What to do: Omit all pictures, then print the entries exactly.

Data for this exercise:
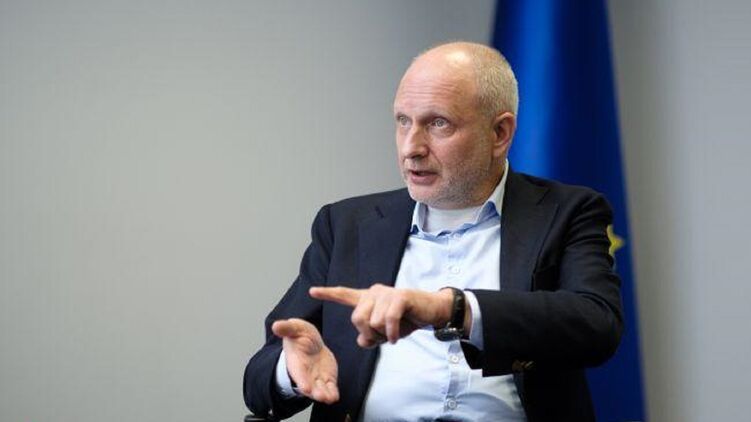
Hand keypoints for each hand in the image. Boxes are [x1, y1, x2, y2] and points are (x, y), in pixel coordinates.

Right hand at [271, 318, 338, 403]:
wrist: (312, 343)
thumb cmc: (300, 336)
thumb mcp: (294, 327)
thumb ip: (286, 328)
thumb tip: (276, 325)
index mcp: (296, 362)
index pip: (298, 373)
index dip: (302, 381)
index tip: (306, 388)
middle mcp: (306, 373)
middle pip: (310, 386)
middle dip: (315, 392)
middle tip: (321, 396)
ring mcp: (316, 377)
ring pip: (320, 389)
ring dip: (325, 395)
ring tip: (330, 398)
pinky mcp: (327, 379)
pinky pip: (330, 388)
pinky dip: (332, 393)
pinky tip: (335, 396)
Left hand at [309, 284, 454, 347]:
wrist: (431, 311)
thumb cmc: (406, 320)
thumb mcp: (385, 333)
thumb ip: (370, 337)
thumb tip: (362, 341)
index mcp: (368, 299)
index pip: (345, 295)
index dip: (328, 294)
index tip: (312, 291)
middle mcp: (374, 293)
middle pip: (357, 319)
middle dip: (369, 334)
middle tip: (382, 336)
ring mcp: (387, 293)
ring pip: (373, 322)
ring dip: (383, 334)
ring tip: (394, 333)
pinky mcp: (399, 297)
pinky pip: (387, 320)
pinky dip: (391, 333)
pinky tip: (396, 337)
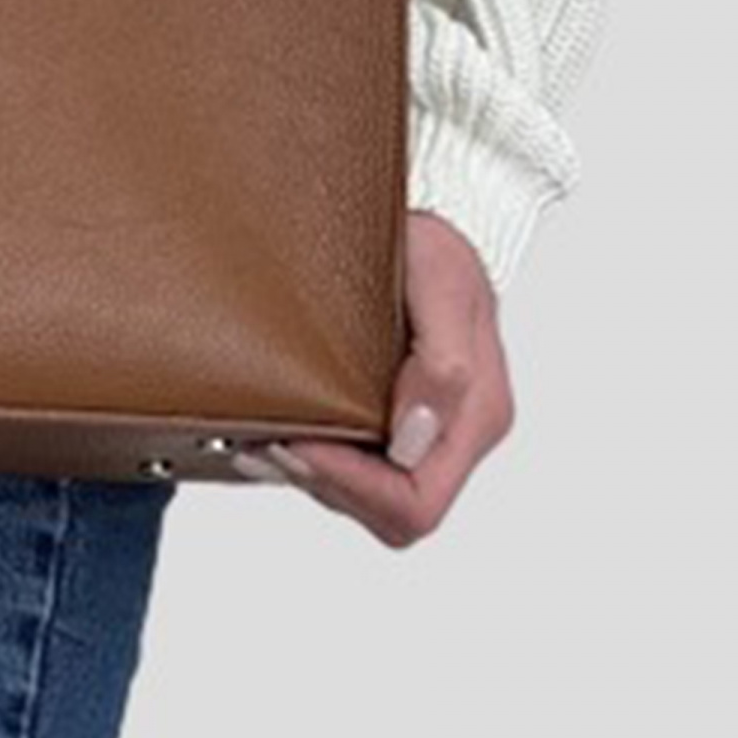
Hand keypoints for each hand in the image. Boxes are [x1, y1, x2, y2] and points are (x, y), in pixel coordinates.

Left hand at [236, 210, 515, 546]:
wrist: (429, 225)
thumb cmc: (437, 247)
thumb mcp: (443, 282)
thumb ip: (444, 363)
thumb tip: (415, 436)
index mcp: (476, 416)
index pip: (417, 502)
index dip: (353, 485)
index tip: (299, 443)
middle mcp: (452, 436)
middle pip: (388, 513)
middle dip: (323, 482)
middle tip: (266, 442)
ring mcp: (422, 433)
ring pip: (365, 497)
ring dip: (310, 473)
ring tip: (260, 435)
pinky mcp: (391, 423)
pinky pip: (353, 469)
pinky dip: (310, 457)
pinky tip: (274, 430)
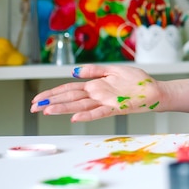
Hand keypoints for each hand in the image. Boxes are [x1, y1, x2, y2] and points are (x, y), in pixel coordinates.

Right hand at [30, 65, 161, 122]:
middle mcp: (98, 95)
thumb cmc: (136, 81)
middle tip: (34, 107)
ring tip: (47, 111)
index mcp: (95, 86)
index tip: (37, 99)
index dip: (53, 94)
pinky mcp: (117, 107)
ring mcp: (106, 102)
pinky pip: (100, 112)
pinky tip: (75, 117)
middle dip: (52, 102)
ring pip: (81, 106)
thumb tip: (75, 71)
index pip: (69, 90)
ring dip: (64, 109)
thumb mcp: (114, 70)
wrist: (155, 90)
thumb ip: (94, 70)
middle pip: (70, 99)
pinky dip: (87, 115)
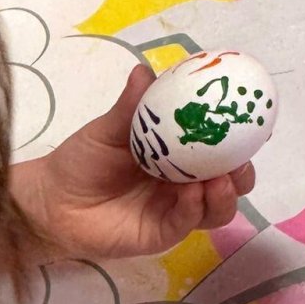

Written answer:
Hand keypoints for each hand in the image. Boxes are [x1, y1, x2, y2] and points are (x, y), in pixel coordinates.

Right hand at [271, 318, 338, 403]:
wrist: (312, 343)
thumb cmc: (300, 336)
thumb mcp: (294, 327)
thumb ip: (286, 328)
thumb tip: (276, 325)
index mcp: (296, 362)
index pip: (298, 373)
index dip: (302, 381)
index tip: (306, 388)
middle mcp: (306, 373)
middle pip: (310, 386)
middle dip: (315, 392)
middle tip: (321, 396)
ring mcp: (316, 377)
ring pip: (320, 389)
ring dip: (325, 395)
ring tip: (330, 398)
pinky mcp: (327, 379)
pinky pip: (330, 388)
pinky dip: (332, 393)
pinky tip: (335, 396)
Left hand at [309, 284, 454, 347]:
wrist: (431, 311)
thumb cmc: (406, 320)
thumb mcp: (385, 333)
thumb ip: (370, 337)
thumb tip: (362, 341)
index mcp: (368, 299)
index pip: (345, 295)
index dip: (328, 294)
index tip: (312, 291)
middle mcp: (374, 293)
middle pip: (357, 319)
middle dip: (369, 334)
middle tip: (382, 336)
ring mcp: (387, 293)
ring pip: (373, 322)
ring dip: (383, 334)
ring tip: (394, 333)
pinky mcp: (399, 297)
pinky pip: (387, 320)
pinky dip: (391, 333)
pinky tip: (396, 337)
Hand keypoints for each hand in the image. Boxes are [x1, y1, x2, y2] and points are (x, y), in pixel coordinates.

Left hand at [236, 210, 515, 546]:
wrist: (429, 225)
thumb cmc: (437, 247)
thumb mcp: (443, 282)
thumb ip: (444, 363)
thumb tip: (415, 436)
index mcp: (476, 416)
index pip: (417, 502)
index dip: (353, 485)
index tip: (299, 443)
middle mcp: (452, 436)
middle pip: (388, 513)
middle dip: (323, 482)
middle tip: (266, 442)
ring mcp: (422, 433)
ring pip: (365, 497)
ring dip: (310, 473)
ring tip: (260, 435)
pinky mcp: (391, 423)
pinky pip: (353, 469)
pinky dip: (310, 457)
pinky tip: (274, 430)
Hand keypoints for each hand in the image. Boxes are [x1, y1, x2, y2] and points are (x, y), in pixel coordinates.

Right hand at [30, 65, 161, 122]:
middle mcp: (98, 95)
thumb cmc: (136, 81)
middle tip: (34, 107)
ring tip: (47, 111)
index mcp: (95, 86)
index tip: (37, 99)
index dip: (53, 94)
pinky mcp: (117, 107)
ring mcp: (106, 102)
pinky pip: (100, 112)
pinky tip: (75, 117)
middle dip: (52, 102)
ring pip: (81, 106)
thumb tip: (75, 71)
index pip: (69, 90)
ring dip: (64, 109)
thumb mcp: (114, 70)
wrist: (155, 90)
thumb ip: (94, 70)
middle pip: (70, 99)
pinky dip: (87, 115)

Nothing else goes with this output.